__Task instructions__: In the entries below, the lines from the one with "parameter ID = 1;" through the one with "assign tmp_product = $signed(din0)" are to be copied exactly; both ends count.

══════════════════════════════

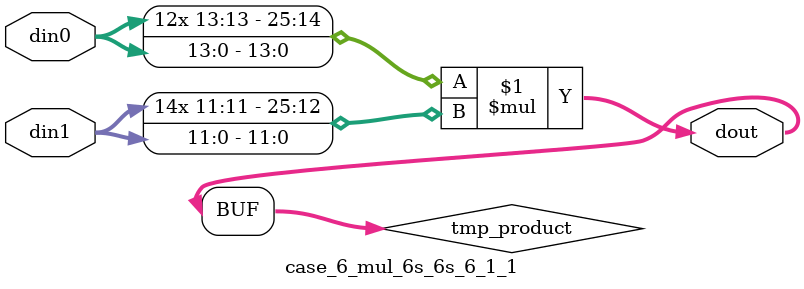
<source format=v>

`timescale 1 ns / 1 ps

 module case_6_mul_6s_6s_6_1_1(din0, din1, dout);
parameter ID = 1;
parameter NUM_STAGE = 0;
parameter din0_WIDTH = 14;
parameter din1_WIDTH = 12;
parameter dout_WIDTH = 26;

input [din0_WIDTH - 1 : 0] din0; 
input [din1_WIDTH - 1 : 0] din1; 
output [dout_WIDTH - 1 : 0] dout;

wire signed [dout_WIDTH - 1 : 0] tmp_product;



























assign tmp_product = $signed(din0) * $signed(din1);








assign dout = tmp_product;





















endmodule

</source>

══════════════════════════════

__Response to the task__:
parameter ID = 1;
parameter NUM_STAGE = 0;
parameter din0_WIDTH = 14;
parameter din1_WIDTH = 12;
parameter dout_WIDTH = 26;

input [din0_WIDTH - 1 : 0] din0; 
input [din1_WIDTH - 1 : 0] din1; 
output [dout_WIDTH - 1 : 0] dout;

wire signed [dout_WIDTH - 1 : 0] tmp_product;



























assign tmp_product = $signed(din0) * $signed(din1);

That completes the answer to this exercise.